Wednesday, January 16, 2008

haunted

while waiting for blogger to open my dashboard, a stupid thought popped out of my mind. wouldn't it be good if we have some kind of bionic eyes once in a while that can see through people's heart before making friends with them. but on the other hand, i thought, there would be no excitement anymore, trying to know that person even better, the rush of adrenaline would vanish, as from the start, we could already see the person's true colours.

suddenly things just go out of hand, that when you're trying to grab it back, the other party doesn't seem to care anymore, and just go on with their life, trying to as if forget and wipe the memories away, see you as an invisible person and go on being ignorant.

i rant because i still think my friend is mad at me. yeah, i know i sound quite pathetic or desperate and i shouldn't care, but i can't seem to get it out of my mind. well, when im busy with something, the matter goes off. but once im all free and staring at the computer screen waiting for my download to finish, it just floats into my mind, and makes me frustrated and stuff and wondering what did i do wrong, while i didn't. haiz. despite of such a small matter, it actually took a 360 degrees turn to our friendship. once we were so close, and now, we are like from 2 different planet, she from Mars, me from Pluto. blah.
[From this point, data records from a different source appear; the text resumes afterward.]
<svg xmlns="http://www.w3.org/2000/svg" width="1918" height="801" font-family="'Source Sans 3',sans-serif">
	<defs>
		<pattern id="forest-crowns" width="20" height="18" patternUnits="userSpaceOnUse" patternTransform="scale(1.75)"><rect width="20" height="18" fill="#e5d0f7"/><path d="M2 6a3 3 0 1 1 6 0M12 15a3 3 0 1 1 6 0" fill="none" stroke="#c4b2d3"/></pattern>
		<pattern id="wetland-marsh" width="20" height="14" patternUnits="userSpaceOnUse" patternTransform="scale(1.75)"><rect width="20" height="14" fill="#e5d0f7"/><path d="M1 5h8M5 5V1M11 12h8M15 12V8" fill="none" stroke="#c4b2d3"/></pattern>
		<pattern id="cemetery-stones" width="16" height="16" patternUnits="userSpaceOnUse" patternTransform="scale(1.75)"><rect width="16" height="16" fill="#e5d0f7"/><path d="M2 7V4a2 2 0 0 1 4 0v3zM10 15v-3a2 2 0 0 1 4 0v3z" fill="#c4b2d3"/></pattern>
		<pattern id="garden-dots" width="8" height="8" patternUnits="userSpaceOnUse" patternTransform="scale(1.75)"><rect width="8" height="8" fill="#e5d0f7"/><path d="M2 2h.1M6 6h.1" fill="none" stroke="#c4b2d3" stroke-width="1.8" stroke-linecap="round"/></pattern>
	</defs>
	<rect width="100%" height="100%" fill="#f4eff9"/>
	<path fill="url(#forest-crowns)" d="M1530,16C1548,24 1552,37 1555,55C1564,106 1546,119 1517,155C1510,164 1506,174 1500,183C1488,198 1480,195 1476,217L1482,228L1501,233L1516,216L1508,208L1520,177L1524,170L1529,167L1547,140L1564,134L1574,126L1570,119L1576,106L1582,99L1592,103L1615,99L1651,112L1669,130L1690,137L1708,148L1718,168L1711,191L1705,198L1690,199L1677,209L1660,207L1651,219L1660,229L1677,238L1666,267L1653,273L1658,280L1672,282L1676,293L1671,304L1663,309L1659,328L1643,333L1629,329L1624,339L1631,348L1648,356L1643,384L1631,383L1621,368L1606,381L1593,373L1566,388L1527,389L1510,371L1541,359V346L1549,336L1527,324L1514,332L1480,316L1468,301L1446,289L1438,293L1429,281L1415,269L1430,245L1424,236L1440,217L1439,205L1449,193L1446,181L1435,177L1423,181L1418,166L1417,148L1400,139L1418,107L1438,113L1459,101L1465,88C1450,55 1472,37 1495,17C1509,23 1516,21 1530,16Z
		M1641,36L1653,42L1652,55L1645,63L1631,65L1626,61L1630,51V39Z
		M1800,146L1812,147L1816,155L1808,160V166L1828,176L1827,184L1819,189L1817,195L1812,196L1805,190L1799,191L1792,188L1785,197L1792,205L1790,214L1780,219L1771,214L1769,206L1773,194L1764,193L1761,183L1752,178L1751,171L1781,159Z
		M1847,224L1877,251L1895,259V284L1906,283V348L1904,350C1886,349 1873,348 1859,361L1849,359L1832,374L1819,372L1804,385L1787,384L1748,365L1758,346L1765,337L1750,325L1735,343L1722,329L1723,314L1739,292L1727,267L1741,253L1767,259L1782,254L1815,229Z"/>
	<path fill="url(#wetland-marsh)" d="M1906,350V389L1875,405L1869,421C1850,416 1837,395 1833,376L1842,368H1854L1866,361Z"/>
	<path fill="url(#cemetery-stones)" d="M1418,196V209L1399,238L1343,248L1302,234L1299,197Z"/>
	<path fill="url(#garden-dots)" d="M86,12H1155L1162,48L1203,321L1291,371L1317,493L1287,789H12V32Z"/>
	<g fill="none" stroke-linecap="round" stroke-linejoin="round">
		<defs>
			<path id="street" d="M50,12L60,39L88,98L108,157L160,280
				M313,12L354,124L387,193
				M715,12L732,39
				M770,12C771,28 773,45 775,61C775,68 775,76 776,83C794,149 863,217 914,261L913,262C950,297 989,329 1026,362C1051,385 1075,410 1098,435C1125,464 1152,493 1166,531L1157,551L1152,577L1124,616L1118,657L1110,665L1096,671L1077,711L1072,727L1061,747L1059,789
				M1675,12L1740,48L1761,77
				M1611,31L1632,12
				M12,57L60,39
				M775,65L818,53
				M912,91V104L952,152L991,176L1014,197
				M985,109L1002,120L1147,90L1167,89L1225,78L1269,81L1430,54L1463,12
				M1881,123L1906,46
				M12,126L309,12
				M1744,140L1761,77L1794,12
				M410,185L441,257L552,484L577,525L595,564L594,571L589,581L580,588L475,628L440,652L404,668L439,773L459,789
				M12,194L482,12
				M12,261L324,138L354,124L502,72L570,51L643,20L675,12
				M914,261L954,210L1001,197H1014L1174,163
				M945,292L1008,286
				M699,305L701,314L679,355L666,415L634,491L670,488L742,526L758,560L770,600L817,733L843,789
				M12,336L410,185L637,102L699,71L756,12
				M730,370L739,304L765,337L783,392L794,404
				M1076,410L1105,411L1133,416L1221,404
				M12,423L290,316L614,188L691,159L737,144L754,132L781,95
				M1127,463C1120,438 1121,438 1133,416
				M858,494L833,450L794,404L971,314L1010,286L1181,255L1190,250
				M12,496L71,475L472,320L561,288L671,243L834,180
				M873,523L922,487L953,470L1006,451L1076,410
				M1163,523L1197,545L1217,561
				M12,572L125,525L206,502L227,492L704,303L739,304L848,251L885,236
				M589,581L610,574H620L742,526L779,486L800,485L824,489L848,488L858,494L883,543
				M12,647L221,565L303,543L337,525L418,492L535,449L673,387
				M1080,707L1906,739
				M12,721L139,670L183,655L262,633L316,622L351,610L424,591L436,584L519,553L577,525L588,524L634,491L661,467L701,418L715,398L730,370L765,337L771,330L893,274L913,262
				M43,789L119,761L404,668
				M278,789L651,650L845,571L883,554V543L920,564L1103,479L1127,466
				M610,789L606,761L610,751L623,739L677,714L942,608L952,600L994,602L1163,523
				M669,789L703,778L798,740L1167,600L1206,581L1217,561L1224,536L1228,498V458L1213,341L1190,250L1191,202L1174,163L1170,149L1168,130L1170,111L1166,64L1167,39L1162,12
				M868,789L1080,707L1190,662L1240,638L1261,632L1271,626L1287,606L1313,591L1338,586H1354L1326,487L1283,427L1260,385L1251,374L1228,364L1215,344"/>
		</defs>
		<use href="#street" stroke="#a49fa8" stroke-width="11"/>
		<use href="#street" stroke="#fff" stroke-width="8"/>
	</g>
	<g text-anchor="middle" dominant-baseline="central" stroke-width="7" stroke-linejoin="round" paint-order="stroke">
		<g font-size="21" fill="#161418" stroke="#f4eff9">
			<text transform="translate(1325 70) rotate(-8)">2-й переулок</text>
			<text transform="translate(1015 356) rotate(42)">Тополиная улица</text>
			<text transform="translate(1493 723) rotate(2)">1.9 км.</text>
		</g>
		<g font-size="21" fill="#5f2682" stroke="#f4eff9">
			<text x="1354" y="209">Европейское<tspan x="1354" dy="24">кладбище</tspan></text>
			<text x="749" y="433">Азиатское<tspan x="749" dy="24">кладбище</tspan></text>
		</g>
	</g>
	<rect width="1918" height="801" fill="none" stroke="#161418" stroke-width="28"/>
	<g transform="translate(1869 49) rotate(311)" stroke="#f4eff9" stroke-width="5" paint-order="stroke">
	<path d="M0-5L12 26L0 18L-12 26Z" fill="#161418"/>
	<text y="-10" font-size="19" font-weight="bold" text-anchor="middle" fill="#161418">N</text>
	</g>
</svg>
did i mention that she said, " i need to calm down 1st..." but i really don't understand why does she need to calm down and get all angry and mad at me because of a stupid small matter. maybe she doesn't appreciate friendship? maybe she's being too emotional and sensitive? why can't she be more considerate of my difficulties instead of only thinking of her privileges and her troubles. sigh. and now, her driver could even take her to college already. i don't know what is the big fuss about. haiz.

this is the 4th day, she's giving me the cold shoulder. although she did talk to me during Chemistry lab time, maybe because i was sitting opposite her. yeah, i think that would be the reason. but for the whole day, and other days too, she didn't even turn around to talk to me, like she always do. and when she did, she talks to my friend sitting on my right as if im not there or something. like im invisible. like im a ghost or something. and she didn't even follow us for lunch.

later that day, my friend sitting on my left asked me whether we fought or something. so, i just told her the reason. and no, i did tell her that i did no wrong. well, just leave it to her to judge anyway. sigh. it must be really obvious. sigh.

what is there actually to be mad about? this is totally a stupid problem.